# Touchless car wash in Ft Myers Fl



## Bigbird130 (Oct 5, 2010)

Anyone know where a touchless-no brushes!- car wash is in Ft Myers Fl?
I've asked everone at the resort but no one knows and no one answers the phones at the ones I've found on-line
Thanks for any help


----------



## frenchieinme (Oct 6, 2010)

Bigbird130 said:


> Anyone know where a touchless-no brushes!- car wash is in Ft Myers Fl?
> I've asked everone at the resort but no one knows and no one answers the phones at the ones I've found on-line
> Thanks for any help



Across the bay in Cape Coral there are several.  I use the one on Del Prado Blvd.  If interested in knowing more, let me know.

frenchieinme


----------



## theo (Oct 7, 2010)

*Let your fingers do the walking...*



Bigbird130 said:


> Anyone know where a touchless-no brushes!- car wash is in Ft Myers Fl?

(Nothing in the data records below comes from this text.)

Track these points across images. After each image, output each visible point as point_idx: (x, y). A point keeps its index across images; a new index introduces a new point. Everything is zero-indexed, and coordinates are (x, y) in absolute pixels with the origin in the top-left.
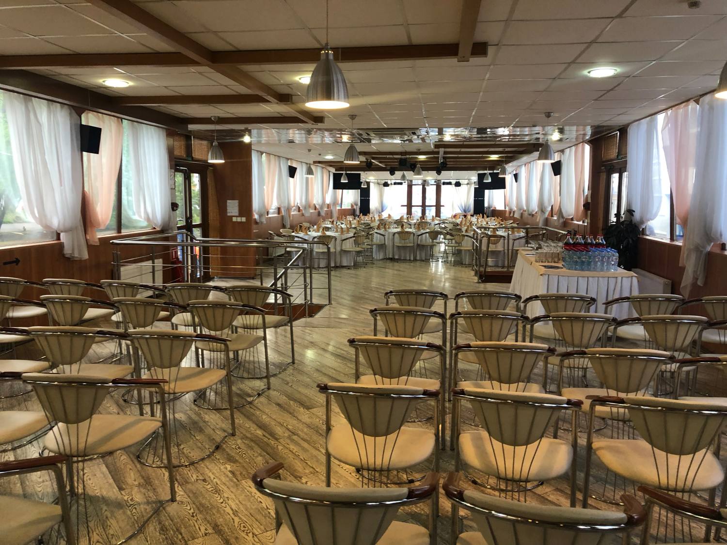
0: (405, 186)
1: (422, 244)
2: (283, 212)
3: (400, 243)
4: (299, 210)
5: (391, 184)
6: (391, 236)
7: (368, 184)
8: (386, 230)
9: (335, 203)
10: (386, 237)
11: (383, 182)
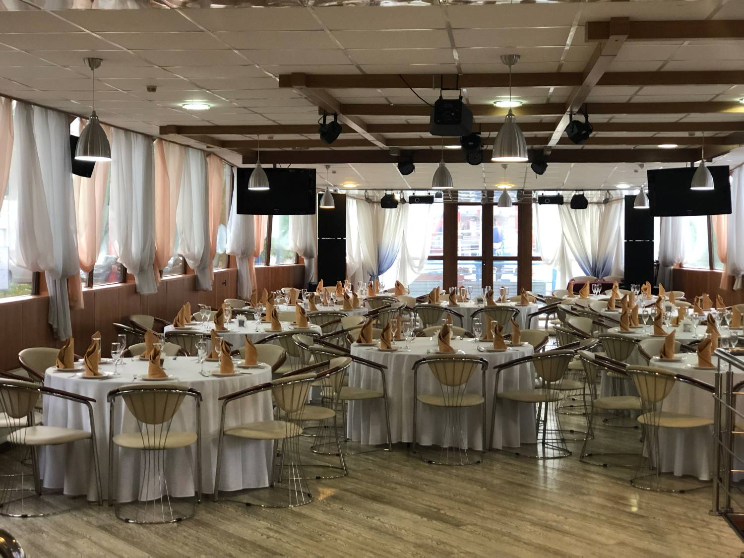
0: (438, 207)
1: (511, 395)
2: (50, 289)
3: (437, 394)
4: (124, 276)
5: (403, 201)
6: (405, 371)
7: (341, 201)
8: (389, 348)
9: (247, 251)
10: (390, 373)
11: (382, 195)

Not trying to be being a smart aleck, but it should certainly be easy enough to just look in the Yellow Pages of the local phone book once in the area. The Internet is not the "be all and end all" for information...


----------



## Bigbird130 (Oct 7, 2010)

I didn't mean to upset anyone
I tried calling the car washes I found on-line and in the phone book but no one answers their phone so I thought I'd post my question
I'll try not to bother anyone next time


----------



## beanie (Oct 7, 2010)

*eager beaver*

I like to us the eager beaver car wash on rt 41 (cleveland ave ) they actually vacum , do the windows , clean the dash ,etc. like I was used to up north. those machine car washes in gas stations just don't do the trick . a little pricey but worth it IMHO .


----------



## frenchieinme (Oct 7, 2010)

Bigbird130 said:


> I didn't mean to upset anyone
> I tried calling the car washes I found on-line and in the phone book but no one answers their phone so I thought I'd post my question
> I'll try not to bother anyone next time



I am a retired teacher and always informed my students of the following---THE ONLY STUPID QUESTION IS THE ONE THAT GOES UNASKED.  that being said---don't feel like you are bothering us.

frenchieinme


----------



## carl2591 (Oct 11, 2010)

I used a "Laser Car Wash" that was attached to a convent store/gas station place and man that is one GOOD wash job.. the full service was like 6 bucks.
its the no touch type with a good hard spray but includes tire cleaning, no spot rinse, wax and air dryers that will rock your car..

most times they are out of the place where phone is located so no one answers or they are self service type places.
have a good one


good question...


----------